[START OF Extract to read]

New Mexico’s kids are getting short changed when it comes to funding for education and other important services.

While the oil and gas industry has contributed significantly to public schools, New Mexicans are not getting a fair deal for the natural resources that belong to all of us. This is mostly due to old, outdated royalty rates for oil and gas development on federal lands. 

First, some historical context. 

In 1920:
Prohibition was just going into effect.

People were enjoying the latest in entertainment technology – silent movies.

And the Bureau of Land Management (BLM) was setting the royalty rate on crude oil for a young industry.

Some things have changed.

Prohibition was repealed in 1933.

And technology has revolutionized our entertainment industry.

But some things haven’t changed.

Despite making enormous profits, oil and gas producers are still paying the same royalty rate they paid to the federal government back in 1920: 12.5%.

These royalties – which are based on how much the oil and gas are worth when they are sold – are paid to us because Americans are entitled to “fair market value for the use of the public lands and their resources…” under federal law.

[END OF Extract to read]
[START OF Given entries]

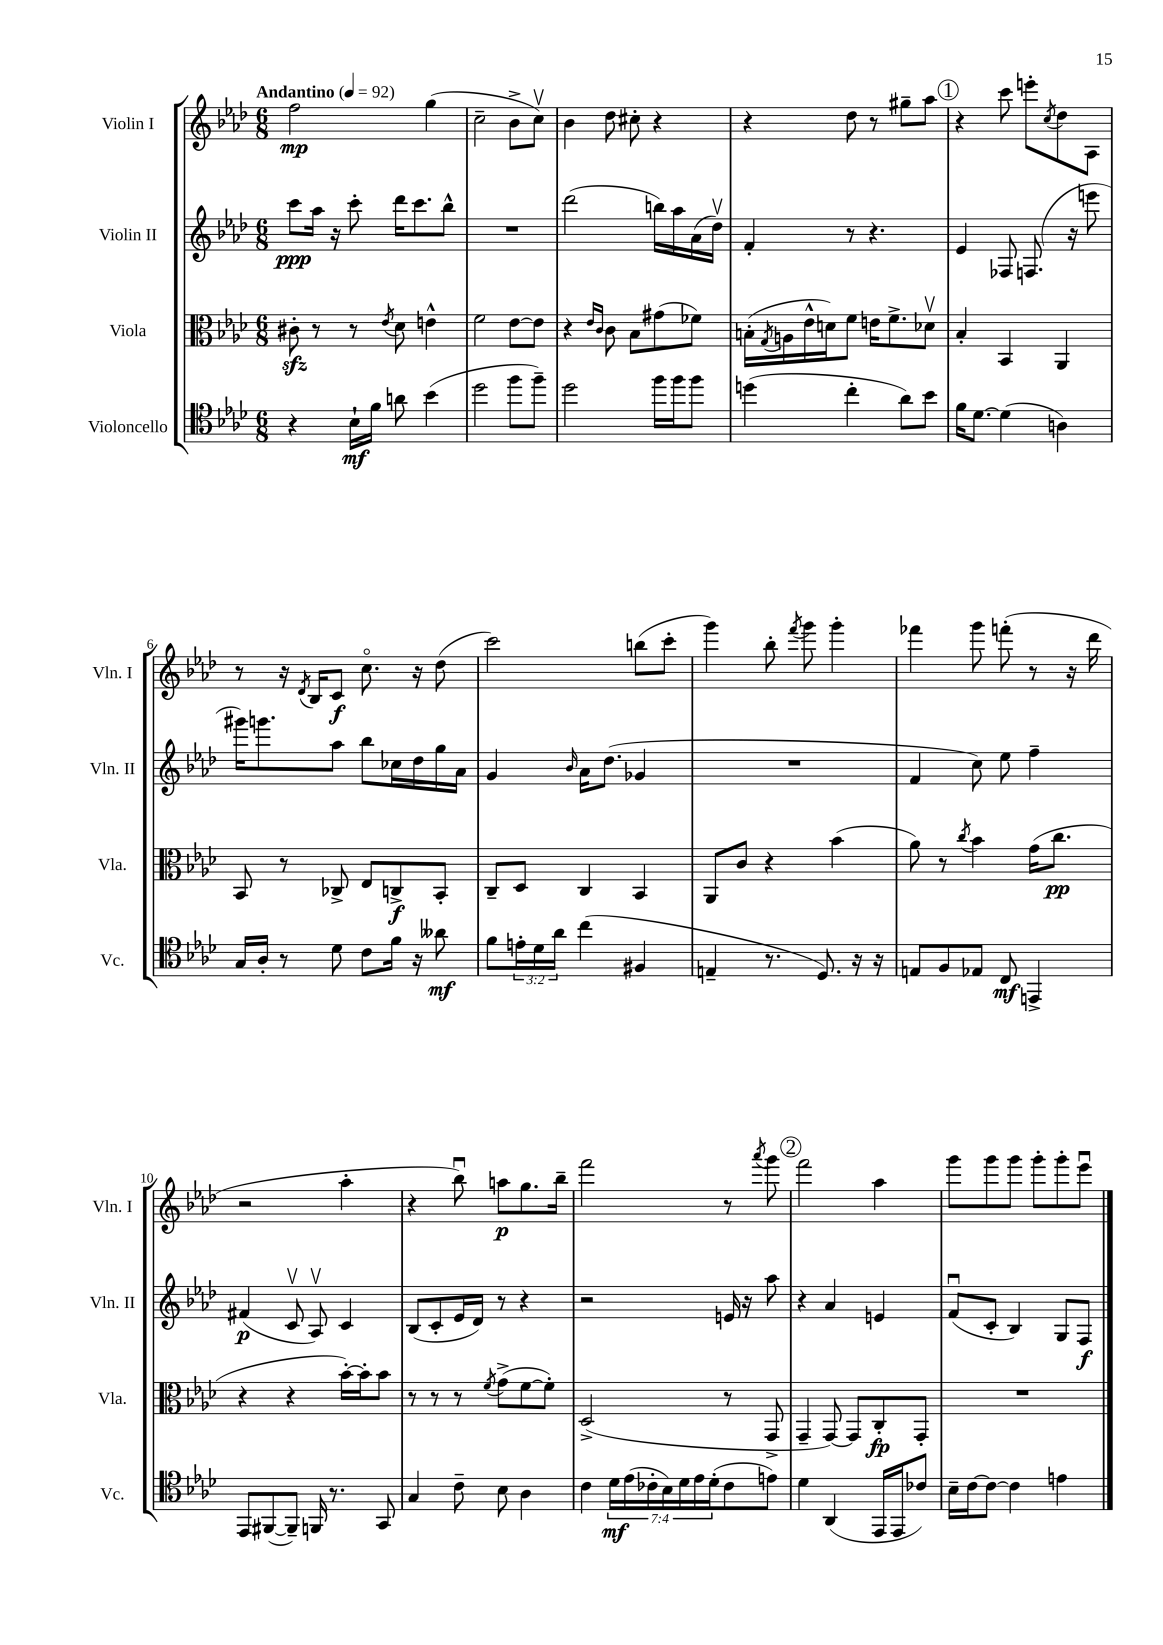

**kern	**dynam	**kern	**dynam	**kern	**dynam	**kern	**dynam
*part4	*part4	*part3	*part3	*part2	*part2	*part1	*part1
*staff4	*staff4	*staff3	*staff3	*staff2	*staff2	*staff1	*staff1
*I"Violoncello	*	*I"Viola	*	*I"Violin II	*	*I"Violin I	*
*I'Vc.	*	*I'Vla.	*	*I'Vln. II	*	*I'Vln. I	*
*clefC4	*	*clefC3	*	*clefG2	*	*clefG2	*
*k[b-e-a-d-]	*	*k[b-e-a-d-]	*	*k[b-e-a-d-]	*	*k[b-e-a-d-]	*
*M6/8	*	*M6/8	*	*M6/8	*	*M6/8	*
*MM92	*	*MM92	*	*MM92	*	*MM92	*
=1	=1	=1	=1	=1	=1	=1	=1
!	!	!	!	!	!	!LO:TX:a:B:t=Andantino	!
4r	.	8c#Xzz'\	.	8ccc\L	ppp	2ff\	mp
.	.	8r	.	16aa-\Jk	.	.	.
.	.	.	.	16r	.	.	.
16B-`\LL	mf	8r	.	8ccc'\	.	.	.
16f\JJ	.	.	.	.	.	.	.
.	.	8qe-/	.	.	.	.	.
8an\	.	8d-\	.	16ddd-\KL	.	.	.
.	.	.	.	8.ccc\	.	.	.
(4b-\	.	4en^^\	.	.	.	(4gg\	.
.	.	.	.	8bb-^^\J	.	.	.
=2	=2	=2	=2	=2	=2	=2	=2
2dd-\	.	2f\	.	2.r	.	2cc~\	.
8ff\L	.	[8e-\L	.	.	.	8b-^\L	.
8ff~\J)	.	8e-\J]	.	.	.	8ccv\J)	.
=3	=3	=3	=3	=3	=3	=3	=3
2dd-\	.	4r	.	(2ddd-\	.	4b-\	.
.	.	16qqe-/LL	.	.	.	.	.
.	.	16qqc/JJ	.	.	.	.	.
.	.	8c\	.	.	.	8dd-\	.
.	.	8B-\L	.	.	.	8cc#X'\	.
16ff\LL	.	(8g#X\	.	16bbn\LL)	.	4r	.
16ff\J	.	.	.	16aa-\	.	.	.
8ff\J	.	8f-X\J)	.	(16a-\	.	.	.
.	.	.	.	16dd-v\JJ)	.	.	.
=4	=4	=4	=4	=4	=4	=4	=4
(4ddn\	.	(16Bn'\LL	.	4f'/	.	4r	.
.	.	8qG/	.	.	.	.	.
.	.	16An\	.	.	.	.	.
.	.	16e-^^\	.	.	.	.	.
.	.	16dn\J)	.	.	.	.	.
4cc'\	.	8f\J	.	8r	.	8dd-\	.
.	.	16en\KL	.	4.r	.	8r	.
.	.	8.f^\	.	.	.	.	.
8a-\L)	.	.	.	.	.	8gg#X~\L	.
8b-\J	.	8d-Xv\J	.	.	.	8aa-\J	.
!!LO:REH:place=s1:t=1
=5	=5	=5	=5	=5	=5	=5	=5
16f\KL	.	4B-'/	.	4e-/	.	4r	.
[8.d-\J	.	.	.	.	.	.	.
(4d-\]	.	4BB-/	.	8F-X/	.	8ccc\	.
.	.	.	.	(8.Fn/	.	8eeen'\L	.
.	.	.	.	.	.	8qcc/	.
4An\)	.	4AA-/	.	.	.	8dd-\	.
.	.	.	.	16r	.	.	.
.	.	.	.	8eeen\	.	8A-\J	.
!!LO:LB:g=z
=6	=6	=6	=6	=6	=6	=6	=6
16G/LL	.	8BB-/	.	16ggg#X\KL)	.	8r	.
16A-'/JJ	.	.	.	8.gggn\	.	.	.
8r	.	8r	.	.	.	16r	.
.	.	.	.	.	.	8qd-/	.
.	.	.	.	.	.	16B-/KL	.
8d-\	.	8C-X^/	.	8aa-\J	.	8c/J	f
8c\L	.	8E-/L	.	8bb-\L	.	8.cc\	.
16f\Jk	.	8Cn^/	f	16cc-X\L	.	.	.
16r	.	.	.	16dd-\	.	16r	.
8a--X\	mf	8BB-'/J	.	16gg\	.	(8dd-\	.
.	.	.	.	16a-\JJ	.	.	.
=7	=7	=7	=7	=7	=7	=7	=7
8f\L	.	8C~/L	.	4g/	.	2ccc\)	.
24en'\L	.	8D-/J	.	.	.	.	.
24d-\	.	.	.	.	.	.	.
24a-\JJ	.	.	.	.	.	.	.
.	.	.	.	16qqb-/	.	.	.
(4cc\	.	4C/	.	16a-\KL	.	.	.
.	.	.	.	(8.dd-\J	.	.	.
4F#X/	.	4BB-/	.	4g-X/	.	(8bbn\L	.
.	.	.	.	.	.	8ccc'\J	.
=8	=8	=8	=8	=8	=8	=8	=8
4En~/	.	8AA-/L	.	2.r	.	4ggg\)	.
.	.	8c/J	.	.	.	.	.
8.r	.	4r	.	.	.	8bb-'\	.
.	.	.	.	.	.	8qfff/	.
.	.	.	.	.	.	8ggg\	.
8.D-/)	.	.	.	.	.	.	.
.	.	(4b-\	.	.	.	4ggg'\	.
16r	.	.	.	.	.	.	.
16r	.	.	.	.	.	.	.
=9	=9	=9	=9	=9	=9	=9	=9
8En/L	.	8a-\)	.	4f/	.	4fff-X\	.
8F/	.	8r	.	.	.	.	.
.	.	8qcc/	.	.	.	.	.
8E-X/J	.	4b-\	.	8cc\)	.	8ggg\	.
8C/	mf	.	.	8ee-\	.	(8fffn'\	.
4EEn^/	.	(16g\KL	.	4ff~\	.	8r	.
.	.	8.cc\J	pp	.	.	.	.
.	.	.	.	.	.	16r	.
.	.	.	.	.	.	16ddd-\	.
!!LO:LB:g=z
=10	=10	=10	=10	=10	=10	=10	=10
8EE-/L	.	4r	.	(4f#X/	p	2r	.
([8FF#X/	.	.	.	.	.	.	.
8FF#~/J])	.	4r	.	8cv/	.	.	.
16FFn/	.	.	.	8A-v/)	.	.	.
8.r	.	.	.	.	.	.	.
.	.	[16b-'\LL)	.	4c/	.	4aa-'\	.
.	.	16b-'\J]	.	.	.	.	.
8GG/	.	8b-\J	.	.	.	.	.
=11	=11	=11	=11	=11	=11	=11	=11
4G/	.	8r	.	(8B-/L	.	4r	.
.	.	8r	.	8c'/	.	.	.
8c~\	.	8r	.	16e-/L	.	8bb-u\)	.
.	.	.	.	16d-/JJ)	.	.	.
.	.	8qf/	.	.	.	.	.
8B-\	.	(8g^\L	.	8r	.	8aan\L	p
4A-\	.	[8f\	.	4r	.	8.gg\	.
.	.	8f'\J])	.	.	.	.	.
.	.	.	.	.	.	16bb-~\Jk	.
=12	=12	=12	=12	=12	=12	=12	=12
4c\	.	(2D-^/	.	2r	.	2fff\	.
28d-\LL	mf	.	.	.	.	.	.
(28e-\	.	.	.	.	.	.	.
28c-X'\	.	.	.	.	.	.	.
28B-\)	.	.	.	.	.	.	.
28d-\	.	.	.	.	.	.	.
28e-\	.	.	.	.	.	.	.
(28d-'\J	.	.	.	.	.	.	.
8c-\	.	8r	.	16en/	.	8r	.
.	.	.	.	16r	.	.	.
.	.	.	.	.	.	8qaaa-/	.
8en\J)	.	8GG^/	.	8aa-\	.	8ggg\	.
!!LO:REH:place=s1:t=2
=13	=13	=13	=13	=13	=13	=13	=13
4d-\	.	4GG~/	.	4r	.	2fff\	.
(4AA-/	.	[8GG/)	.	4a-/	.	.	.
.	.	8GG/L]	.	.	.	.	.
16EE-/LL	.	8C'/	fp	4en/	.	4aa-\	.
16EE-/J	.	.	.	.	.	.	.
8c-X/J)	.	8GG'/J	.	.	.	.	.
=14	=14	=14	=14	=14	=14	=14	=14
16B-~\LL	.	2.r	.	(8fu/L	.	8ggg\L	.
[16c\J	.	.	.	.	.	.	.
8c\J_	.	.	.	8c'/J	.	8ggg\	.
4c\]	.	.	.	4B-/)	.	8ggg\J	.
.	.	.	.	.	.	8ggg'\L	.
4en\	.	.	.	8G/L	.	8ggg'\	.
.	.	.	.	8F/J	f	8eee-u\J	.
==	==	==	==	==	==	==	==
*-	*-	*-	*-	*-	*-	*-	*-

[END OF Given entries]

• Written instruction 1: According to the piece on oil and gas royalties, why are these royalties paid to Americans? Answer in one to three sentences.
• Written instruction 2: Print the passage from the piece on oil and gas royalties, starting with "Prohibition was repealed" and going on through "under federal law.".
• Written instruction 3: Write what follows in the piece on oil and gas royalties, picking up after its last sentence.

• Task answer 1: These royalties are paid to Americans because federal law entitles them to "fair market value for the use of the public lands and their resources."

• Task answer 2:
Prohibition was repealed in 1933.

And technology has revolutionized our entertainment industry.

But some things haven’t changed.

Despite making enormous profits, oil and gas producers are still paying the same royalty rate they paid to the federal government back in 1920: 12.5%.

These royalties – which are based on how much the oil and gas are worth when they are sold – are paid to us because Americans are entitled to “fair market value for the use of the public lands and their resources…” under federal law.

• Task answer 3:
Because the federal royalty rates – and other policies, like rental rates and minimum leasing bids – haven’t been updated in decades, our state has lost out on billions of dollars that could have been used for teacher raises and supporting our students in the classroom. 

Many western states have strengthened their own fiscal policies to give a fair deal to their people, and all have a higher state royalty rate than BLM’s onshore royalty rate. In New Mexico, for example, the royalty rate for production on state lands is as high as 20%. 

Our country has changed a lot since 1920, and our policies for oil and gas leasing should change with the times, too. As oil and gas companies become more and more profitable (making on average, nearly $900 per second), it’s time to update our federal rates so New Mexico’s families are getting a fair return on the natural resources that belong to ALL of us.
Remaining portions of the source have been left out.